* _EXERCISE DETAILS_:
Repeat verbatim, and only, the lines of the data below, beginning at the line that contains "532, 93, 607]" and stopping after the line that contains "143, 234, 180]".

[DATA EXCERPTS]

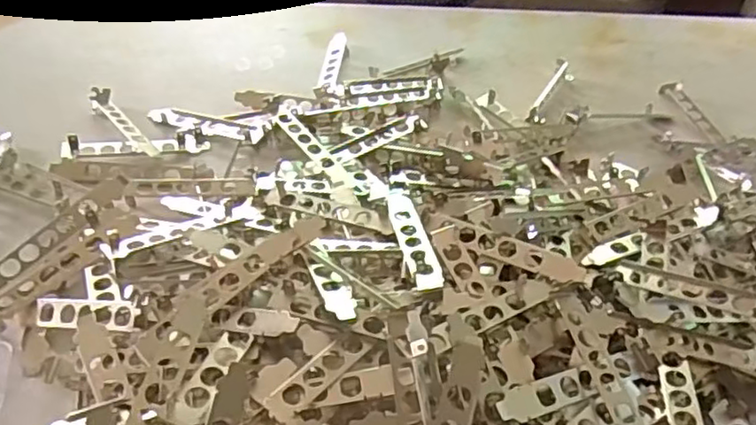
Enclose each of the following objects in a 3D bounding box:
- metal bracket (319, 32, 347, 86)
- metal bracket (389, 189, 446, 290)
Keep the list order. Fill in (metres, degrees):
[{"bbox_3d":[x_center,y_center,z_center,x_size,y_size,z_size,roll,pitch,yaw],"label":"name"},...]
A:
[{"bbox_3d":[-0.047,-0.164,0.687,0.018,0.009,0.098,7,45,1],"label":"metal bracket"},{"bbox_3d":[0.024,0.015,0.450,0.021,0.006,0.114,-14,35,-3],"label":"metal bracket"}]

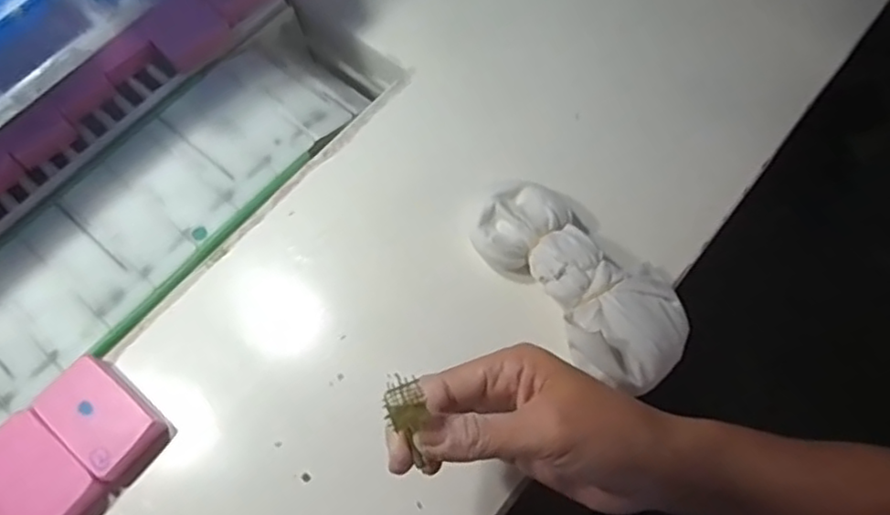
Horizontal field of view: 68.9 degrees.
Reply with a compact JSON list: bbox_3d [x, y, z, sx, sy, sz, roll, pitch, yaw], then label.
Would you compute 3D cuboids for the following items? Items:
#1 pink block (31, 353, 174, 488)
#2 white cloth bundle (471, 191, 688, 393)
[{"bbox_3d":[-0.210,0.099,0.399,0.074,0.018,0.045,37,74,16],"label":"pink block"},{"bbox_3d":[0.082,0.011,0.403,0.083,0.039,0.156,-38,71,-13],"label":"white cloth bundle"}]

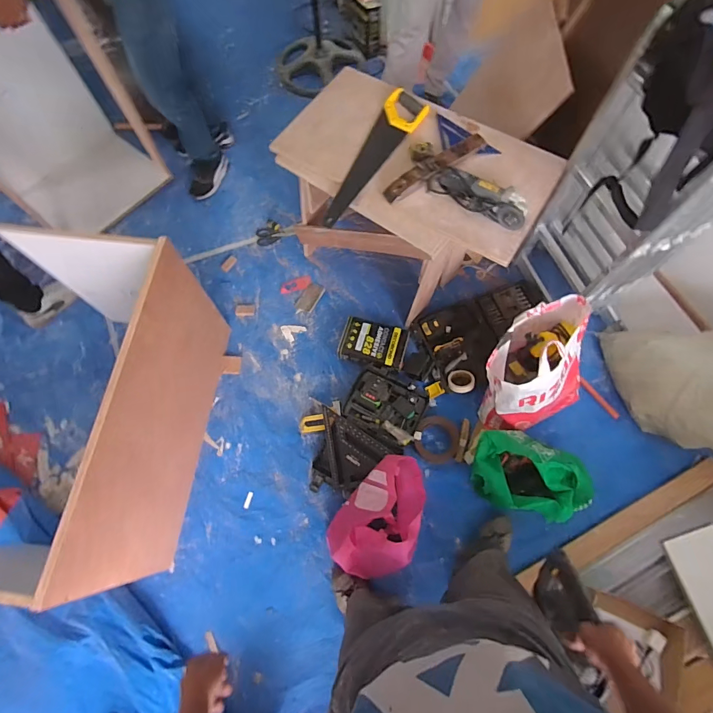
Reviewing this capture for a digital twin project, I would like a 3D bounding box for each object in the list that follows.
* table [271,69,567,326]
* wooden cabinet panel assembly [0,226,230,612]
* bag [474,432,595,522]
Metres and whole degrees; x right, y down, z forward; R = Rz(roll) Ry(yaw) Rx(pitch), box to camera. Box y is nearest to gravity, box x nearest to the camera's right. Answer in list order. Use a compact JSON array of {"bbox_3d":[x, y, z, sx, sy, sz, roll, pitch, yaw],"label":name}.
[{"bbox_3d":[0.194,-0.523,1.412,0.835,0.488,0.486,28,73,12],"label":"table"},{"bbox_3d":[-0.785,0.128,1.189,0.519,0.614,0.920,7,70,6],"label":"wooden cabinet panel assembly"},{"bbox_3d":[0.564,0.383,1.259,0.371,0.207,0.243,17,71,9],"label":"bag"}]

[/DATA EXCERPTS]
[DATA EXCERPTS]

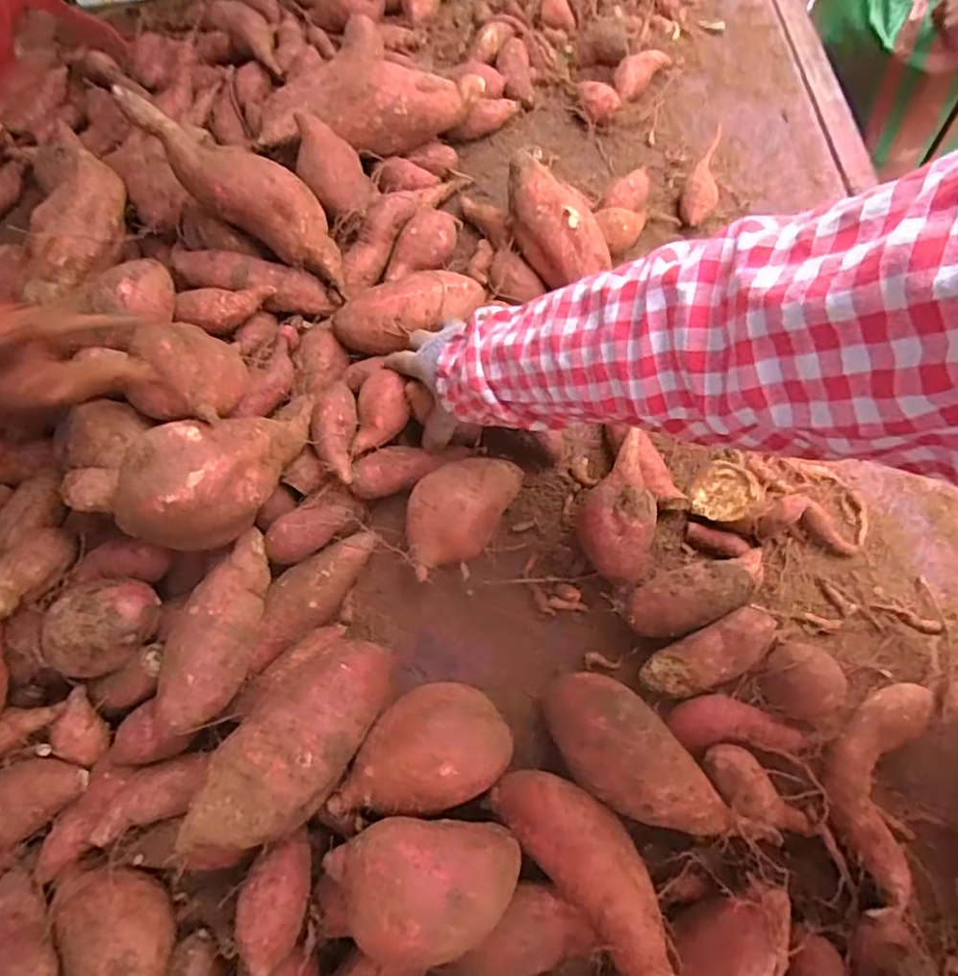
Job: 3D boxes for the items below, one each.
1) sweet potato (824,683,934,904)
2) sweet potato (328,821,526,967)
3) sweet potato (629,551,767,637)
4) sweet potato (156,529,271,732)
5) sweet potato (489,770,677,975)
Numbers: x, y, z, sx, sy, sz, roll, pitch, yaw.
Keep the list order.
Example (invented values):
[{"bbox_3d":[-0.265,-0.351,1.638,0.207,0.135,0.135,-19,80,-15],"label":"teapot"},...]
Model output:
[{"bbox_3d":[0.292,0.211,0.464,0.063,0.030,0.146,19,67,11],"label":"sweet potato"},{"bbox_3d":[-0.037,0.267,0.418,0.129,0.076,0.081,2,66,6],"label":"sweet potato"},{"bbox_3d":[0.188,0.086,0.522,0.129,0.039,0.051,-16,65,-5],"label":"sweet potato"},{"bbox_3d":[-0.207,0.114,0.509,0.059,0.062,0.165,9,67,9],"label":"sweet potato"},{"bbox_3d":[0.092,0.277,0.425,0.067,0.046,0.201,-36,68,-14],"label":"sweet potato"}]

[/DATA EXCERPTS]
[DATA EXCERPTS]

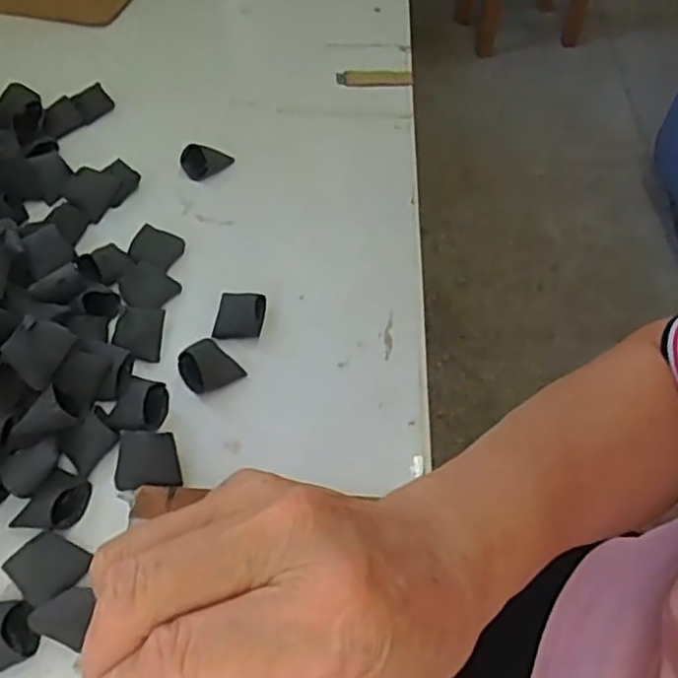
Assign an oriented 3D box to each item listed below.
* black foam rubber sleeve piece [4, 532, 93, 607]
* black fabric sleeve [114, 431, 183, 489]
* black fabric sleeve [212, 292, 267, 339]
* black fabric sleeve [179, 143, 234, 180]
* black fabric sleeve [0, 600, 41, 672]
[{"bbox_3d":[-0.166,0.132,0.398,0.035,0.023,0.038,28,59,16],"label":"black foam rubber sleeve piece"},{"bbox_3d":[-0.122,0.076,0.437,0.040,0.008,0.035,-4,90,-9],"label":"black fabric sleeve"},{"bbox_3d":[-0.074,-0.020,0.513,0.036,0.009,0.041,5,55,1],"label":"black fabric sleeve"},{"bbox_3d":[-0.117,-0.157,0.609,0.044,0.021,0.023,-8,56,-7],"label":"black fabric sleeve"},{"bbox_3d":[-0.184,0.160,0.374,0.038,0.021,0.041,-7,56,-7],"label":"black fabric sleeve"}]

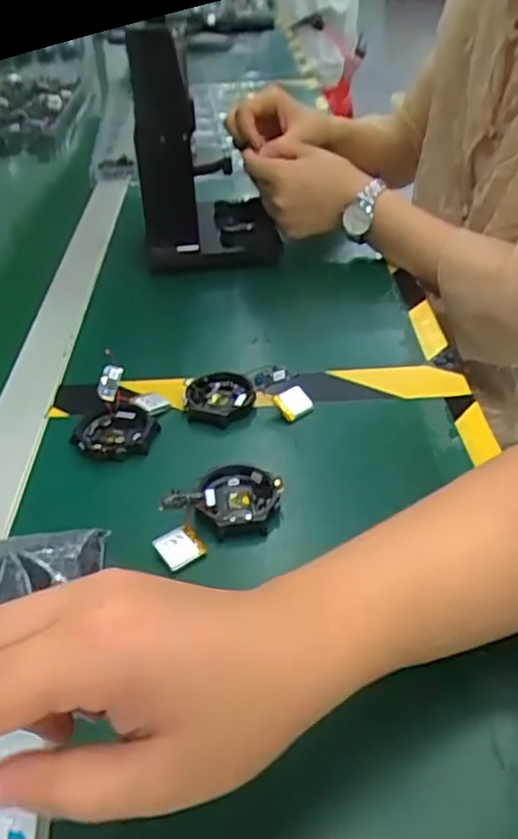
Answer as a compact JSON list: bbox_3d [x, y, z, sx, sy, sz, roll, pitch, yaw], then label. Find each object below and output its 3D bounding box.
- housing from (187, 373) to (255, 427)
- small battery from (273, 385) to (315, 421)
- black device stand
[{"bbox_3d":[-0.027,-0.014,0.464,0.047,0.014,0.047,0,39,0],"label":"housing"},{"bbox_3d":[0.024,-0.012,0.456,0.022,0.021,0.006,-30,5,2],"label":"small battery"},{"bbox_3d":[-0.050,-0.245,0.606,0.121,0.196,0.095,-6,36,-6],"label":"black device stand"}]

[/DATA EXCERPTS]

* _TASK SOLUTION_:
* black foam rubber sleeve piece [4, 532, 93, 607]
* black fabric sleeve [114, 431, 183, 489]
* black fabric sleeve [212, 292, 267, 339]
* black fabric sleeve [179, 143, 234, 180]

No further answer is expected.